§ What the task requires
Can you copy out every line of the records below, word for word and in the same order?

§ Excerpted records
%%

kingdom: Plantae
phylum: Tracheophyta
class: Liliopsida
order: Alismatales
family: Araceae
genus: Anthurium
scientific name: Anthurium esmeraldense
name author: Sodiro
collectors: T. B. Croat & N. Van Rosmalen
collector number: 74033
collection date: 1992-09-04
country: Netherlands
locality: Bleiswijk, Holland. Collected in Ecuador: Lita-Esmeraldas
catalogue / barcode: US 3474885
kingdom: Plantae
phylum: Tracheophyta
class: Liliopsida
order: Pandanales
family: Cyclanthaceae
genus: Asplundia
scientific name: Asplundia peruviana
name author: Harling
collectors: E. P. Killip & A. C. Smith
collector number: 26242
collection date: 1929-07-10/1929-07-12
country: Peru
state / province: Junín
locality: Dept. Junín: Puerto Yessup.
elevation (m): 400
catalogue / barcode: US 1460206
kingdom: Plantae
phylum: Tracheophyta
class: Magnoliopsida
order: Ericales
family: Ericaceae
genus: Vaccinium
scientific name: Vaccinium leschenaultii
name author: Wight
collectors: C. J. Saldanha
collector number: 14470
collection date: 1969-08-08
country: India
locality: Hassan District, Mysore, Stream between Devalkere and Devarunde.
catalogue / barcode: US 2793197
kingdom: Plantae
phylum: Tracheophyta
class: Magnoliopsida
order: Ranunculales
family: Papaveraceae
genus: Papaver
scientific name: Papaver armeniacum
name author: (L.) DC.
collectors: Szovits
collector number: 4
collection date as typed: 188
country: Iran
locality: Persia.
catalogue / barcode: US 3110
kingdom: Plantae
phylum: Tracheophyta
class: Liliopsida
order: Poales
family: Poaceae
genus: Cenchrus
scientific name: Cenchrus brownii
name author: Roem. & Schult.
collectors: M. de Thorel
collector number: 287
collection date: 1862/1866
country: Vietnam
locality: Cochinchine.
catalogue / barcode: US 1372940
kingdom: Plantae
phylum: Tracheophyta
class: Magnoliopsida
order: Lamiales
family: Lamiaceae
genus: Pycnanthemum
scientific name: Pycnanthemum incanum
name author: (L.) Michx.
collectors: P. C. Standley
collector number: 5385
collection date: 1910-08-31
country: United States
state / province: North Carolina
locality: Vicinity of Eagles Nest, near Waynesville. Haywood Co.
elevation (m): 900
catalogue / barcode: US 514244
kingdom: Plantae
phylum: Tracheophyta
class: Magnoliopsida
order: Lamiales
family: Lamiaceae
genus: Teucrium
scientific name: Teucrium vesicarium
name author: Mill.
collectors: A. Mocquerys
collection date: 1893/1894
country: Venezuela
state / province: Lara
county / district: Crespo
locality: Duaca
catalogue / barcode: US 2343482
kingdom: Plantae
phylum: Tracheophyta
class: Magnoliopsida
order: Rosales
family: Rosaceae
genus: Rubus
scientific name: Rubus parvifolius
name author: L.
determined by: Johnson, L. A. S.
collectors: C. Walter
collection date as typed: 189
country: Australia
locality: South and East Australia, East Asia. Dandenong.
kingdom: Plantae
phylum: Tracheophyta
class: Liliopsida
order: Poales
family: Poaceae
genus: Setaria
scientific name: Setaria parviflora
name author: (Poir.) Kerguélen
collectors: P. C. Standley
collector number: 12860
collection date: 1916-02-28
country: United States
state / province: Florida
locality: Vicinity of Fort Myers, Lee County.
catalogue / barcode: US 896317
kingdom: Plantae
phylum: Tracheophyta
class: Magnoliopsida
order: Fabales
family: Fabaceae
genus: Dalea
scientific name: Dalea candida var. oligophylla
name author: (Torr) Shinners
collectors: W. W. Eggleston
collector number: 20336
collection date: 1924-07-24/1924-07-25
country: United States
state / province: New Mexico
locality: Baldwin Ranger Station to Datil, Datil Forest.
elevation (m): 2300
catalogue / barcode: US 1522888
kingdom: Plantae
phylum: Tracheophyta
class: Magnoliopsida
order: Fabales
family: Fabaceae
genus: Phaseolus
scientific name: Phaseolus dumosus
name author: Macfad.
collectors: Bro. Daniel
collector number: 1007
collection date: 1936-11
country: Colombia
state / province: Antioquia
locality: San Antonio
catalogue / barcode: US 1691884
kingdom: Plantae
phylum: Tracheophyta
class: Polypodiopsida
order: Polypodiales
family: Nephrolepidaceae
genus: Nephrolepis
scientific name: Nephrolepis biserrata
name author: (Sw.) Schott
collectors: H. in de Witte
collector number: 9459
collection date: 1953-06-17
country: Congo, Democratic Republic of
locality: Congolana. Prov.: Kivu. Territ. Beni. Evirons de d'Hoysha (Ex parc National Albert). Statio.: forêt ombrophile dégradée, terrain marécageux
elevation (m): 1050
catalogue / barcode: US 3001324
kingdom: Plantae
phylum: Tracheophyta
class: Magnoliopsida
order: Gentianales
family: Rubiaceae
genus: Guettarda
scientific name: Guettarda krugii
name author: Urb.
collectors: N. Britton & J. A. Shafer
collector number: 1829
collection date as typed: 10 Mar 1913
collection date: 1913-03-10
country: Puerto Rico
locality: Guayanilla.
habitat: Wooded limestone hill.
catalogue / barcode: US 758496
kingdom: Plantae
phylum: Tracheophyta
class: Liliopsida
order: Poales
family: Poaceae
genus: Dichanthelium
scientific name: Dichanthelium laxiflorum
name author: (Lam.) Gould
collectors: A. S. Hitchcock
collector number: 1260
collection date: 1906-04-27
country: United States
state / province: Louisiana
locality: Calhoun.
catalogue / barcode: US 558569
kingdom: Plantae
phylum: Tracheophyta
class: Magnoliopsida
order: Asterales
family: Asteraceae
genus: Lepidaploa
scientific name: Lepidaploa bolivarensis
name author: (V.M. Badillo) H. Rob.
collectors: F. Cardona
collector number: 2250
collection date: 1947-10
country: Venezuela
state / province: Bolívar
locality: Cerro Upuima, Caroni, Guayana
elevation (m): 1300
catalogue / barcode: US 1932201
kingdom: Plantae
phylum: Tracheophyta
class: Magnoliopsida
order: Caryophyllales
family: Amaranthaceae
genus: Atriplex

%%

§ Exercise result
kingdom: Plantae
phylum: Tracheophyta
class: Liliopsida
order: Alismatales
family: Araceae
genus: Anthurium
scientific name: Anthurium esmeraldense
name author: Sodiro
collectors: T. B. Croat & N. Van Rosmalen
collector number: 74033
collection date: 1992-09-04
country: Netherlands
locality: Bleiswijk, Holland. Collected in Ecuador: Lita-Esmeraldas
catalogue / barcode: US 3474885
kingdom: Plantae
phylum: Tracheophyta
class: Liliopsida
order: Pandanales
family: Cyclanthaceae
genus: Asplundia
scientific name: Asplundia peruviana
name author: Harling
collectors: E. P. Killip & A. C. Smith
collector number: 26242
collection date: 1929-07-10/1929-07-12
country: Peru
state / province: Junín
locality: Dept. Junín: Puerto Yessup.
elevation (m): 400
catalogue / barcode: US 1460206
kingdom: Plantae
phylum: Tracheophyta
class: Magnoliopsida
order: Ericales
family: Ericaceae
genus: Vaccinium
scientific name: Vaccinium leschenaultii
name author: Wight
collectors: C. J. Saldanha
collector number: 14470
collection date: 1969-08-08
country: India
locality: Hassan District, Mysore, Stream between Devalkere and Devarunde.
catalogue / barcode: US 2793197
kingdom: Plantae
phylum: Tracheophyta
class: Magnoliopsida
order: Ranunculales
family: Papaveraceae
genus: Papaver
scientific name: Papaver armeniacum
name author: (L.) DC.
collectors: Szovits
collector number: 4
collection date as typed: 188
country: Iran
locality: Persia.
catalogue / barcode: US 3110
kingdom: Plantae
phylum: Tracheophyta
class: Liliopsida
order: Poales
family: Poaceae
genus: Cenchrus
scientific name: Cenchrus brownii
name author: Roem. & Schult.
collectors: M. de Thorel
collector number: 287
collection date: 1862/1866
country: Vietnam
locality: Cochinchine.
catalogue / barcode: US 1372940
kingdom: Plantae
phylum: Tracheophyta
class: Magnoliopsida
order: Lamiales
family: Lamiaceae
genus: Pycnanthemum
scientific name: Pycnanthemum incanum
name author: (L.) Michx.
collectors: P. C. Standley
collector number: 5385
collection date: 1910-08-31
country: United States
state / province: North Carolina
locality: Vicinity of Eagles Nest, near Waynesville. Haywood Co.
elevation (m): 900
catalogue / barcode: US 514244
kingdom: Plantae
phylum: Tracheophyta
class: Magnoliopsida
order: Lamiales
family: Lamiaceae
genus: Teucrium
scientific name: Teucrium vesicarium
name author: Mill.
collectors: A. Mocquerys
collection date: 1893/1894
country: Venezuela
state / province: Lara
county / district: Crespo
locality: Duaca
catalogue / barcode: US 2343482
kingdom: Plantae
phylum: Tracheophyta
class: Magnoliopsida
order: Rosales
family: Rosaceae
genus: Rubus
scientific name: Rubus parvifolius
name author: L.
determined by: Johnson, L. A. S.
collectors: C. Walter
collection date as typed: 189
country: Australia
locality: South and East Australia, East Asia. Dandenong.
kingdom: Plantae
phylum: Tracheophyta
class: Liliopsida
order: Poales
family: Poaceae
genus: Setaria
scientific name: Setaria parviflora
name author: (Poir.) Kerguélen
collectors: P. C. Standley
collector number: 12860
collection date: 1916-02-28
country: United States
state / province: Florida
locality: Vicinity of Fort Myers, Lee County.
catalogue / barcode: US 896317
kingdom: Plantae
phylum: Tracheophyta
class: Magnoliopsida
order: Fabales
family: Fabaceae
genus: Dalea
scientific name: Dalea candida var. oligophylla
name author: (Torr) Shinners
collectors: W. W. Eggleston
collector number: 20336
collection date: 1924-07-24/1924-07-25
country: United States
state / province: New Mexico
locality: Baldwin Ranger Station to Datil, Datil Forest.
elevation (m): 2300
catalogue / barcode: US 1522888
kingdom: Plantae
phylum: Tracheophyta
class: Magnoliopsida
order: Fabales
family: Fabaceae
genus: Phaseolus
scientific name: Phaseolus dumosus
name author: Macfad.
collectors: Bro. Daniel
collector number: 1007
collection date: 1936-11
country: Colombia
state / province: Antioquia
locality: San Antonio
catalogue / barcode: US 1691884
kingdom: Plantae
phylum: Tracheophyta
class: Polypodiopsida
order: Polypodiales
family: Nephrolepidaceae
genus: Nephrolepis
scientific name: Nephrolepis biserrata
name author: (Sw.) Schott
collectors: H. in de Witte
collector number: 9459
collection date: 1953-06-17
country: Congo, Democratic Republic of
locality: Congolana. Prov.: Kivu. Territ. Beni. Evirons de d'Hoysha (Ex parc National Albert). Statio.: forêt ombrophile dégradée, terrain marécageux
elevation (m): 1050
catalogue / barcode: US 3001324
kingdom: Plantae
phylum: Tracheophyta
class: Magnoliopsida
order: Gentianales
family: Rubiaceae
genus: Guettarda
scientific name: Guettarda krugii
name author: Urb.
collectors: N. Britton & J. A. Shafer
collector number: 1829
collection date as typed: 10 Mar 1913
collection date: 1913-03-10
country: Puerto Rico
locality: Guayanilla.
habitat: Wooded limestone hill.
catalogue / barcode: US 758496
kingdom: Plantae
phylum: Tracheophyta
class: Liliopsida
order: Poales
family: Poaceae
genus: Dichanthelium
scientific name: Dichanthelium laxiflorum
name author: (Lam.) Gould
collectors: A. S. Hitchcock
collector number: 1260
collection date: 1906-04-27
country: United States
state / province: Louisiana
locality: Calhoun.
catalogue / barcode: US 558569
kingdom: Plantae
phylum: Tracheophyta
class: Magnoliopsida
order: Asterales
family: Asteraceae
genus: Lepidaploa
scientific name: Lepidaploa bolivarensis
name author: (V.M. Badillo) H. Rob.
collectors: F. Cardona
collector number: 2250
collection date: 1947-10
country: Venezuela
state / province: Bolívar
locality: Cerro Upuima, Caroni, Guayana
elevation (m): 1300
catalogue / barcode: US 1932201
kingdom: Plantae
phylum: Tracheophyta
class: Magnoliopsida
order: Caryophyllales
family: Amaranthaceae
genus: Atriplex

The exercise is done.